Task brief - Can you turn the listing into a JSON list of strings, one string per line and no blank lines, starting at its first line and stopping after the line that contains "What is the sum", with both of those lines included?

Data shown -
=== Begin Enclosure ===
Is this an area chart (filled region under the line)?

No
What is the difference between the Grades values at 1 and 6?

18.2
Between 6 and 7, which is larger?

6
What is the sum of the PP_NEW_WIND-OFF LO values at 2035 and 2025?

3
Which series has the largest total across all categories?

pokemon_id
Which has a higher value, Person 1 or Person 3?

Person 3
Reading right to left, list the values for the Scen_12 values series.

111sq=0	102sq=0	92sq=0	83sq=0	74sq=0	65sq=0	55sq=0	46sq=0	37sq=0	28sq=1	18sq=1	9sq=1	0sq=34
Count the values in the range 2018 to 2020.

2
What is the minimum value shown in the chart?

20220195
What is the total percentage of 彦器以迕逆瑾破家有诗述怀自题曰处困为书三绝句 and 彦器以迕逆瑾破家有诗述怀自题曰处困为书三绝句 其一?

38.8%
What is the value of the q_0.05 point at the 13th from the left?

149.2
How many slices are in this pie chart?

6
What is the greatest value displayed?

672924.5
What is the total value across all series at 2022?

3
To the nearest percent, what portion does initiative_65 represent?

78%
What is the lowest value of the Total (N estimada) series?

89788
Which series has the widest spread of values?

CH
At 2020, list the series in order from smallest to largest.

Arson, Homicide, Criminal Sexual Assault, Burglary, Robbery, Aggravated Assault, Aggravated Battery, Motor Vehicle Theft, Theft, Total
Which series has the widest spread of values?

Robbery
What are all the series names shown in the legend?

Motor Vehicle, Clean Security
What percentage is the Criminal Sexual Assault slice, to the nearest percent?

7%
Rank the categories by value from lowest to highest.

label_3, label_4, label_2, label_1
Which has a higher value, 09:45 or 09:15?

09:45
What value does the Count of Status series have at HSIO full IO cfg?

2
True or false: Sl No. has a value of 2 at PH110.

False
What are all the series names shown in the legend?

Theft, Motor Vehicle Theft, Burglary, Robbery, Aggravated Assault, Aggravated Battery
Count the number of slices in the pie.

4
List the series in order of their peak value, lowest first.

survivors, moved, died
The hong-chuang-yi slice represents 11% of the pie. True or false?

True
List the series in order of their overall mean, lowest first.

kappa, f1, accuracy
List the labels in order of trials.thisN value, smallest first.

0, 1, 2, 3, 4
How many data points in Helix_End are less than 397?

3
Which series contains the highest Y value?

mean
=== End Enclosure ===
Solution to this problem -
[
  "Is this an area chart (filled region under the line)?",
  "No",
  "What is the difference between the Grades values at 1 and 6?",
  "18.2",
  "Between 6 and 7, which is larger?",
  "6",
  "What is the sum of the PP_NEW_WIND-OFF LO values at 2035 and 2025?"
]